The interesting thing about the NFL executives' comments is how much value these supposedly savvy GMs place on maintaining locker room culture—more value than they seem to be placing on improving their team. Should Sam get picked in a much later round than his performance would indicate, then this could be interpreted as GMs making the un-market-based decision to bypass a stronger performer in order to avoid ruffling a few feathers. Arguing that Sam's orientation will prove too distracting in a league where so many players are embroiled in actual, ugly scandals is flimsy at best. The truth may be that performance is not always the decisive factor for these teams, especially when a potential pick isn't “one of the boys.”
Many women have made similar arguments about gender-based discrimination and unequal pay in the workforce: that often they too are passed over for promotions, or paid less than their male counterparts, not because of their job performance but rather because of a male-dominated corporate culture which seems eager to perpetuate certain myths about masculinity and power. This partly explains why we don't see nearly as many female CEOs as we should. In a male-dominated culture, where power is often closely associated with traditional ideas of masculinity, women don't advance as easily. The same can be said for gay men in these environments—contrary to a long-standing myth that they earn more, on average, than straight men.

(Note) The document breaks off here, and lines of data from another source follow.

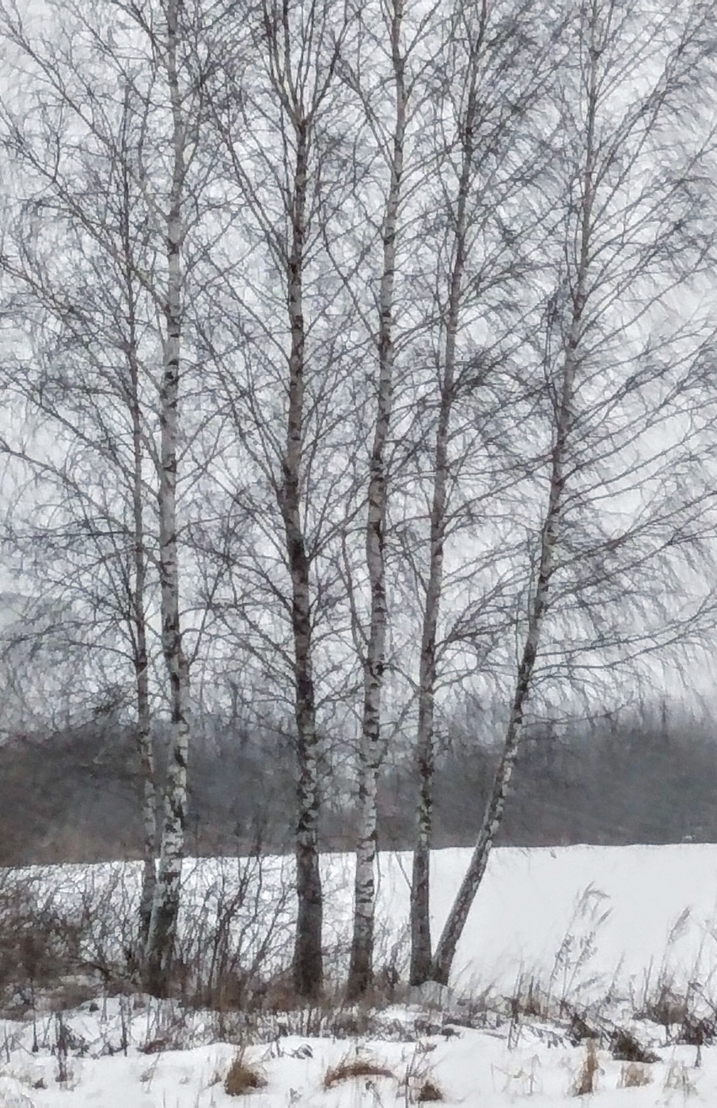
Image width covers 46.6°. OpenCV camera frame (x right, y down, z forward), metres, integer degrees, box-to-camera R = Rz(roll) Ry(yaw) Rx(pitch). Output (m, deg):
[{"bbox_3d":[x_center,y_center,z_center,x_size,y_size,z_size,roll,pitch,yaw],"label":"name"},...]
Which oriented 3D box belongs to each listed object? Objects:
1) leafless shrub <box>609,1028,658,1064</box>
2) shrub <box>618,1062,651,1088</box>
[{"bbox_3d":[1.965,3.514,5.952,0.330,0.220,0.270,-5,-18,15],"label":"leafless shrub"},{"bbox_3d":[1.777,3.361,5.370,0.200,0.155,0.160,-5,-18,15],"label":"shrub"}]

Many news stories have indulged this fantasy about well-to-do gay men and their considerable purchasing power, a misconception popular since the 1990s when gay men were swooping into desolate neighborhoods in urban centers such as Miami and New York and revitalizing them. The statistics, however, do not bear this out. In A 2007 survey, the Williams Institute found that gay men earned 10-32 percent less than their similarly qualified heterosexual counterparts. Gary Gates, a scholar with the Institute, also analyzed the 2010 Census Bureau data and noted that while the gap has narrowed, it still remained. And in 2010, Joe Clark, conducting a six-month review of "every article on lesbian and gay economics" published since the early 1990s, found that gay men earn less than straight men, often “much” less, because they work less hours, in lower-wage, often female-dominated jobs.
Perhaps it's premature to be arguing for fair pay for gay NFL players when we aren't even sure Michael Sam is going to be drafted at all. We might have to wait for a true college superstar to come out of the closet—or for the gay equivalent of Magic Johnson's HIV announcement—before the NFL powers-that-be are forced to confront the issue of gay players in their league. A memo to these executives and anyone else who's clinging to a culture of heterosexual male power: This person is probably already out there. He just hasn't come out of the closet yet.